The task >>
In the records below, pick out all lines containing the word "Delight".

*** Opening of Study material ***

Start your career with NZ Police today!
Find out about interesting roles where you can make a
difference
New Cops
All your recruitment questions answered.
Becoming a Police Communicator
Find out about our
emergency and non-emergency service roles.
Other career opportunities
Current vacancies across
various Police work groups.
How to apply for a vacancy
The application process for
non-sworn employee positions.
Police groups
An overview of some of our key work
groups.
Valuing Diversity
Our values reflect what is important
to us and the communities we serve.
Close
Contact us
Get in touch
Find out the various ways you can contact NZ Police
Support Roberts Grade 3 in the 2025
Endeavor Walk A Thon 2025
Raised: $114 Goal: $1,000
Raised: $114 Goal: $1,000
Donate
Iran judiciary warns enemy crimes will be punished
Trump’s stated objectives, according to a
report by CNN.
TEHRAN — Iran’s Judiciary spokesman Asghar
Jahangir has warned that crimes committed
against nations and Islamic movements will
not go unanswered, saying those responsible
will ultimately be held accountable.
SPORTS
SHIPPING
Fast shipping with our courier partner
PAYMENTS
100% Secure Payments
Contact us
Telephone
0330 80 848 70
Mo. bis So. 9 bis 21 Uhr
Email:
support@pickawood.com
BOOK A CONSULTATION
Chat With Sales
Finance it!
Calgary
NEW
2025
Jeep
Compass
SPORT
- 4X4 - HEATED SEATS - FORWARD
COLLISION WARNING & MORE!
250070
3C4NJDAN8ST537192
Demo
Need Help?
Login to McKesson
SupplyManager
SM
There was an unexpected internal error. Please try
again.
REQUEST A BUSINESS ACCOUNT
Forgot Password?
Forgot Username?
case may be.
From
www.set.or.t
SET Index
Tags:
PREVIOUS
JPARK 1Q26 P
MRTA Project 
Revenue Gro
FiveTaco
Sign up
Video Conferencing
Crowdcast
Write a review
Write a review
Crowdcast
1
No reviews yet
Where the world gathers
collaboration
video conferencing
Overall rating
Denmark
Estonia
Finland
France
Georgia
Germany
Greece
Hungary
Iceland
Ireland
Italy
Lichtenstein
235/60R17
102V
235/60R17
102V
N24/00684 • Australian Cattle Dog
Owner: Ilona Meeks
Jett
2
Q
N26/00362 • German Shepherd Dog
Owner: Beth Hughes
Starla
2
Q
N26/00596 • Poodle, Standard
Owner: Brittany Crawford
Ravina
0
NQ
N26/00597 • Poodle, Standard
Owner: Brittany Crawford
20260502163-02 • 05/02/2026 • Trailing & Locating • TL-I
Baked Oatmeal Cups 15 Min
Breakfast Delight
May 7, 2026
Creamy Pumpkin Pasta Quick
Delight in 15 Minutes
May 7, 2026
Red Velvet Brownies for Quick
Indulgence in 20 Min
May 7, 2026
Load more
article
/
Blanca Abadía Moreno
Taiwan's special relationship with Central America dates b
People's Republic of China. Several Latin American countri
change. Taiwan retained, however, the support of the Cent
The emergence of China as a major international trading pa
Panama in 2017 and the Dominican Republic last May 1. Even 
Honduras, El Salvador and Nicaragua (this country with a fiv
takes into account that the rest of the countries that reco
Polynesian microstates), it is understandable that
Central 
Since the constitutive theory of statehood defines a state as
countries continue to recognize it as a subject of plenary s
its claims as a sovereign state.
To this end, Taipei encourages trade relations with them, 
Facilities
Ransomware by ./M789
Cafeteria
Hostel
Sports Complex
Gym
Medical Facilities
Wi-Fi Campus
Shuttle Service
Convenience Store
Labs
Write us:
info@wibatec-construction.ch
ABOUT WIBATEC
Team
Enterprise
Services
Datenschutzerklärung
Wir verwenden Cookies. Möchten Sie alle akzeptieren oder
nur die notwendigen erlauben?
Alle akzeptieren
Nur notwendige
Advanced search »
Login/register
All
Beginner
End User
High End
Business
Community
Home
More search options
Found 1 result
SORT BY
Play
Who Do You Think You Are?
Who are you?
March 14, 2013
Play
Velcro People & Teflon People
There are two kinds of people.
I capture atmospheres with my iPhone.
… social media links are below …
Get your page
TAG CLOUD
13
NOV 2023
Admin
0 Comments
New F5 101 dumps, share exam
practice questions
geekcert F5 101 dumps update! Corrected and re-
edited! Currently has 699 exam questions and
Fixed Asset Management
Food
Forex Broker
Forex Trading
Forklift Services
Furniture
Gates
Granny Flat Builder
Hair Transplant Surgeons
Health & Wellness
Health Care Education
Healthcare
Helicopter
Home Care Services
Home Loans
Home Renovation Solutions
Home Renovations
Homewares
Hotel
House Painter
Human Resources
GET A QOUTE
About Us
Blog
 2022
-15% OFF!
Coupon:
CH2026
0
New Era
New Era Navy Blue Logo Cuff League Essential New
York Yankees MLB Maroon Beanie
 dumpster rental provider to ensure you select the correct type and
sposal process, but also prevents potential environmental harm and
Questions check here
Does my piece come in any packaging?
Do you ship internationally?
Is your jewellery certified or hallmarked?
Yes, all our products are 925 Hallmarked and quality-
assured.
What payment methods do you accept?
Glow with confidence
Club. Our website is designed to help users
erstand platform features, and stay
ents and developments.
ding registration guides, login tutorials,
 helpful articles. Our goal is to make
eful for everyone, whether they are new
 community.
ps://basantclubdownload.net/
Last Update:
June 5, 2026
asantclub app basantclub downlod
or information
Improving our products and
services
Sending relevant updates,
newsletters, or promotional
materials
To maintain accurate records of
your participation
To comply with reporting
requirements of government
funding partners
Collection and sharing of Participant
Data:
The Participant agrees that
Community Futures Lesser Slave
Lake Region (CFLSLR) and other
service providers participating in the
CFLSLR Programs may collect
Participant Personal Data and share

*** Close of Study material ***

The completed task >>
Breakfast Delight
Delight in 15 Minutes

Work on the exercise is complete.